ギャレット侯爵の前妻のウィローの話を思い出す。
「まぁ、そうだな。大々的な家宅捜索が出来れば何か見つかるかもしれないが、曲がりなりにも高位貴族の屋敷に入るには、捜索の根拠となる証拠が必要だ。麻薬、魅了の薬、人身売買、密偵たちの誘拐、監禁、拷問、殺害など……色々やっていそうなんだがな。

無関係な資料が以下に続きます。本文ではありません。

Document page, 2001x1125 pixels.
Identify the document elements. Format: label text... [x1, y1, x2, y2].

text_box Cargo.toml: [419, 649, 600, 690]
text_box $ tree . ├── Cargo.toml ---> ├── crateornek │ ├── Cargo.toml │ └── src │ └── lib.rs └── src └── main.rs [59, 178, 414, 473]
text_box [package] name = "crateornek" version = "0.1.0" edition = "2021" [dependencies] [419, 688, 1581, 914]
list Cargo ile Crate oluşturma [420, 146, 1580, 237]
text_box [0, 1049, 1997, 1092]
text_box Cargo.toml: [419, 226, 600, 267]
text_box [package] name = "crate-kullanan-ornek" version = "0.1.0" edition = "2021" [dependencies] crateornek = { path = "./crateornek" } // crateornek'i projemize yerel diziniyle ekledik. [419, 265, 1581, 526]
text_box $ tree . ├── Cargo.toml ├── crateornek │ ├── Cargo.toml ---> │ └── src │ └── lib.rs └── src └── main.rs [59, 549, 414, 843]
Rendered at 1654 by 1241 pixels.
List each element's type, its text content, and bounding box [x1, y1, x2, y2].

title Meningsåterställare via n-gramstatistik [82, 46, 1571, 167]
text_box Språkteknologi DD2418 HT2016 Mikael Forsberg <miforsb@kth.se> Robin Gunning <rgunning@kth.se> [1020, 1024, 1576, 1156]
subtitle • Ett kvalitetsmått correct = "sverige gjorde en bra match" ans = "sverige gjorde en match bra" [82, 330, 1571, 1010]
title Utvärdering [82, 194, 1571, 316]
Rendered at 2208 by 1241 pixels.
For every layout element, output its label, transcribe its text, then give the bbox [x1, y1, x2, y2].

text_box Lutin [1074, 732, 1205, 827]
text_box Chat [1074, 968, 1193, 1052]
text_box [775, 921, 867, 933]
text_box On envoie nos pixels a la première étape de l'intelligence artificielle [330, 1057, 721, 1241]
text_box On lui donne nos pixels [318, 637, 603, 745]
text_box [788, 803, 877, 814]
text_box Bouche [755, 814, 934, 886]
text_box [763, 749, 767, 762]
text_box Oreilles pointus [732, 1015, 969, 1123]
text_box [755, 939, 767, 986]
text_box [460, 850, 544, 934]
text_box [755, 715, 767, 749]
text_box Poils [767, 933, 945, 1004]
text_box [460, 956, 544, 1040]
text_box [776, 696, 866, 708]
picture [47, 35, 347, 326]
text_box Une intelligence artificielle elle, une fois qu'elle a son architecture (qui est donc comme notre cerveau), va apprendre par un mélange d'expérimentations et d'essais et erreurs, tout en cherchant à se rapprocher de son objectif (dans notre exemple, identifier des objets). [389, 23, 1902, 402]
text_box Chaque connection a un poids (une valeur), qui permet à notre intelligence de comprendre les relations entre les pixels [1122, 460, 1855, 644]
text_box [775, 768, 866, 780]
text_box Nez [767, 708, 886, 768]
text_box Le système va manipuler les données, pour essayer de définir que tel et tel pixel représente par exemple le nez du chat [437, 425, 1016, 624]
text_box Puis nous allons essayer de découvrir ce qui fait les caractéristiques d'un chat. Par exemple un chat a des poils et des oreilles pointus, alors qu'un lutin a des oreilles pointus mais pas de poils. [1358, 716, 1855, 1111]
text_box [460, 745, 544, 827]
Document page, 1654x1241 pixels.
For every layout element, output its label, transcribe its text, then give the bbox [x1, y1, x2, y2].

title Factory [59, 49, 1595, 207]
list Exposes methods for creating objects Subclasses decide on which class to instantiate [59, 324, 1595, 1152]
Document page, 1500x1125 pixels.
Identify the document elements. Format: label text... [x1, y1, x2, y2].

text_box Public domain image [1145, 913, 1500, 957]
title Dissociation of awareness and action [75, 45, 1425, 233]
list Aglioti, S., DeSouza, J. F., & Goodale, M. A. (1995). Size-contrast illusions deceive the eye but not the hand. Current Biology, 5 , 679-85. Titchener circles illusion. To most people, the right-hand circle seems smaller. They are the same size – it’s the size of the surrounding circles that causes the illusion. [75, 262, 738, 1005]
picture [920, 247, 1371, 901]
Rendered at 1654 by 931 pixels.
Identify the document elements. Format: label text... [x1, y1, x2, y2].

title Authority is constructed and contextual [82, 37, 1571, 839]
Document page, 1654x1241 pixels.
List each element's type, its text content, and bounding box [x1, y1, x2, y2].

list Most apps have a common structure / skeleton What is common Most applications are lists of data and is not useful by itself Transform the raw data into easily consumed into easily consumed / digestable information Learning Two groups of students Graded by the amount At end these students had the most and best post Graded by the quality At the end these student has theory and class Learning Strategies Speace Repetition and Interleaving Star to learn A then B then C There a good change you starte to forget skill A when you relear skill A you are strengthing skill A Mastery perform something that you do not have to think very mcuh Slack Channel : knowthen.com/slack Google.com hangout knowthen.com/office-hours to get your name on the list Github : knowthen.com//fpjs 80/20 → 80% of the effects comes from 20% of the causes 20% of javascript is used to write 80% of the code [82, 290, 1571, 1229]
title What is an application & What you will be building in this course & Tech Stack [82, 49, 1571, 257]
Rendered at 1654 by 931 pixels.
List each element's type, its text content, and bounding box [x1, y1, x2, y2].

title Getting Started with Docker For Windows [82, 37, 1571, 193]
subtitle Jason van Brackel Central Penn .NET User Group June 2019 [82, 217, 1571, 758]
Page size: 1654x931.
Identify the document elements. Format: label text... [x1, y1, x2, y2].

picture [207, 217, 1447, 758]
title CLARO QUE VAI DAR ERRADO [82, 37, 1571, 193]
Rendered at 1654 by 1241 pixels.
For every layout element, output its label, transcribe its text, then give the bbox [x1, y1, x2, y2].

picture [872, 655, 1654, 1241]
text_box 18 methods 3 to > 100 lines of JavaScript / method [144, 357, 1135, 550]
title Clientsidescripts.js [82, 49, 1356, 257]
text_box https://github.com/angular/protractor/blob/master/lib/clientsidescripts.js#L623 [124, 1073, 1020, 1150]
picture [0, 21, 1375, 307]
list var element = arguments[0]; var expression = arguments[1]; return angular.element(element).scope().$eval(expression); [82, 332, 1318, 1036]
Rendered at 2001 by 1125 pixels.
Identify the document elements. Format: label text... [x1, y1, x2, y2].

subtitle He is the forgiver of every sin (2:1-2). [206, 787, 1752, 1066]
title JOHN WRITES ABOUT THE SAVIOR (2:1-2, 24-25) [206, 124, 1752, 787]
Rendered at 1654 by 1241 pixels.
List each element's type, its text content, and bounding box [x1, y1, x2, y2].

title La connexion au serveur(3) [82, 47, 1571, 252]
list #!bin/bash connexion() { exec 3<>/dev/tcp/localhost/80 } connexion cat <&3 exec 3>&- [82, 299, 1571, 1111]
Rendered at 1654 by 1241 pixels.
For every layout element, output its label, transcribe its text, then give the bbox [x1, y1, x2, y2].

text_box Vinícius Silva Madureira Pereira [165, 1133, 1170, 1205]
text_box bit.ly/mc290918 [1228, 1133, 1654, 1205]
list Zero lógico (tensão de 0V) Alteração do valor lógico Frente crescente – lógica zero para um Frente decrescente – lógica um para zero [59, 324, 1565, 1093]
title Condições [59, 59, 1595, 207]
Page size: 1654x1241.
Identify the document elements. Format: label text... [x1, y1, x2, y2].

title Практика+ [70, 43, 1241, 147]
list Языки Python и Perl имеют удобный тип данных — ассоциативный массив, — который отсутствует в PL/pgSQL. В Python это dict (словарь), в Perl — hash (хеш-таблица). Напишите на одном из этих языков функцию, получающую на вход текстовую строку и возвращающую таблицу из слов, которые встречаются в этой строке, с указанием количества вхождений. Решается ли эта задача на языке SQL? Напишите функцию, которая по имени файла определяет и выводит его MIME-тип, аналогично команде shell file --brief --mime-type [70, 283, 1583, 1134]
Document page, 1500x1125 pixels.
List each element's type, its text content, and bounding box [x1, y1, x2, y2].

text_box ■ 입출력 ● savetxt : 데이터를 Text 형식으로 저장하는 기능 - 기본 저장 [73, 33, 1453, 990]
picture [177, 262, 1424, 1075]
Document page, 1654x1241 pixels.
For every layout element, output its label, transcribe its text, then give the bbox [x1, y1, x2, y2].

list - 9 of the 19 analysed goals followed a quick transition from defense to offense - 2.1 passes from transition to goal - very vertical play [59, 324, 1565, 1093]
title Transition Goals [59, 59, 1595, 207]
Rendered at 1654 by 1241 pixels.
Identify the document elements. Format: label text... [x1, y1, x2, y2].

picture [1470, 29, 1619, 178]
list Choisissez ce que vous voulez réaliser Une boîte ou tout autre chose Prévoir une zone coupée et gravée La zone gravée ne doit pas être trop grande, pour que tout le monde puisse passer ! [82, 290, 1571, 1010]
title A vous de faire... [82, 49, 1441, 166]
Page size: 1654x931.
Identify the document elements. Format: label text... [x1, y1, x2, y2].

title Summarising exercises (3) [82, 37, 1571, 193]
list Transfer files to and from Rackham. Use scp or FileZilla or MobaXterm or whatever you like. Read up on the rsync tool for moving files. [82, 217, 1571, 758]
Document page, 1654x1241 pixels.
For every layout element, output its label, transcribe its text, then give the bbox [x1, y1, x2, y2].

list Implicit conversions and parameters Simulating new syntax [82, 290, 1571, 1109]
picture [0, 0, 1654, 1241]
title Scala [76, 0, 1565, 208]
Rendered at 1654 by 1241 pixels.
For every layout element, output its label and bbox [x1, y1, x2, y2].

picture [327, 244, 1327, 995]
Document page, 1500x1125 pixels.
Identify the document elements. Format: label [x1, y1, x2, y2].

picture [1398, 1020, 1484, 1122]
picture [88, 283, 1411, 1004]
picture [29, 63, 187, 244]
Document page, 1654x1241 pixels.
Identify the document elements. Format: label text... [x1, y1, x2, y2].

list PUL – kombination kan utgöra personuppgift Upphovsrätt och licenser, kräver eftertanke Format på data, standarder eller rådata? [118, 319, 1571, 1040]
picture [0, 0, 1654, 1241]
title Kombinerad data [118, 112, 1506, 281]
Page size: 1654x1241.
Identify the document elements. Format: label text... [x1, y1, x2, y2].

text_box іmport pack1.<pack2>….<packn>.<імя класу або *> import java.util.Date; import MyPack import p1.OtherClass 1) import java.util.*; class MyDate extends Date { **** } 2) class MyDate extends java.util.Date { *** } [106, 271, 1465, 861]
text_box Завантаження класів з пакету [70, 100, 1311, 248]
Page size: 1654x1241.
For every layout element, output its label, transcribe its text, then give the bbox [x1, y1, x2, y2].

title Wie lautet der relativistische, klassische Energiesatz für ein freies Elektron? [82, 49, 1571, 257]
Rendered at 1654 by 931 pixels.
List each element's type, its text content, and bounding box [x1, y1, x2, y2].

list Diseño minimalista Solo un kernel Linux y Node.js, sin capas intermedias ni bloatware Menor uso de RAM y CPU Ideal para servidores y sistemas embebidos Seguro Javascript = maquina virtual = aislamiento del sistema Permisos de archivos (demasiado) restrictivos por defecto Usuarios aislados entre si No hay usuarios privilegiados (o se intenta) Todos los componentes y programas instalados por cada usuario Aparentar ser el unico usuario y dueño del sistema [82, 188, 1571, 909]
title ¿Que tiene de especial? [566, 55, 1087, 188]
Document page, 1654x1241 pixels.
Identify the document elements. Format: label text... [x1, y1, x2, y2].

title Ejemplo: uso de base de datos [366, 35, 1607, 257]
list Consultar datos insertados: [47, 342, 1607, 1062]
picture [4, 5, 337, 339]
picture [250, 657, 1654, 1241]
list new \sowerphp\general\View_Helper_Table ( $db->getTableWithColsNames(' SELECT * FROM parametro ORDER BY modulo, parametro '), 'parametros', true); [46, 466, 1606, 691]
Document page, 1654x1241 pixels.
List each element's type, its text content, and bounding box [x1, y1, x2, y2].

物理的な証拠が出ない。ホント奴は狸だ」
ブレイクもうんざりした顔で文句を言う。
「それに指紋の捜査に備えて、常に手袋をするようになったって聞いたぞ。本当に用心深さはたいしたもんだ」
変なところに感心しているジョシュアも会話に加わった。
「そうなんですね……。では、もう物理的な証拠は難しいでしょうか……」
アリシアも肩を落とす。
「……ま、状況証拠はある程度あるんだ。だから、奴の周辺を徹底的に調べて家宅捜索できるくらいの証拠を積みあげられるように頑張るよ! 王宮の法務官は優秀だからな」
ブレイクはあくまで前向きで諦めるつもりもないようだ。
「そうですわ! 諦めてはいけません! きっと突破口が見つかりますわ」
ブレイクはアリシアに微笑むと言葉を続けた。
「ところで、スウィフト領のマシュー・ゴードンは今、戦後の後片づけで忙殺されていて、しばらく領地を離れられないんだが、いつか落ち着いたらアリシアに領地に来て欲しいと言っていた」
ブレイクの言葉にアリシアは頷いた。
「はい。私も行きたいです。殿下にはマシューからの手紙も届けていただいて、本当にありがとうございました」
「マシューは君のお父さんが亡くなった後も毎年クリスマスプレゼントを贈っていたそうだよ。アリシアの直筆と思われる礼状が毎年届いていたから、君が酷い目に遭わされていることに気がつかなかったと後悔していた」
「はい。マシューの手紙にも謝罪の言葉がありました。それにしても、誰が私の筆跡を真似られたんでしょうね? スウィフト家にそんな器用な人がいたかしら? 継母も継姉もあまり字が上手なタイプではないし、我が家には祐筆もいなかったから……」
それを聞いたブレイクが目を見開いた。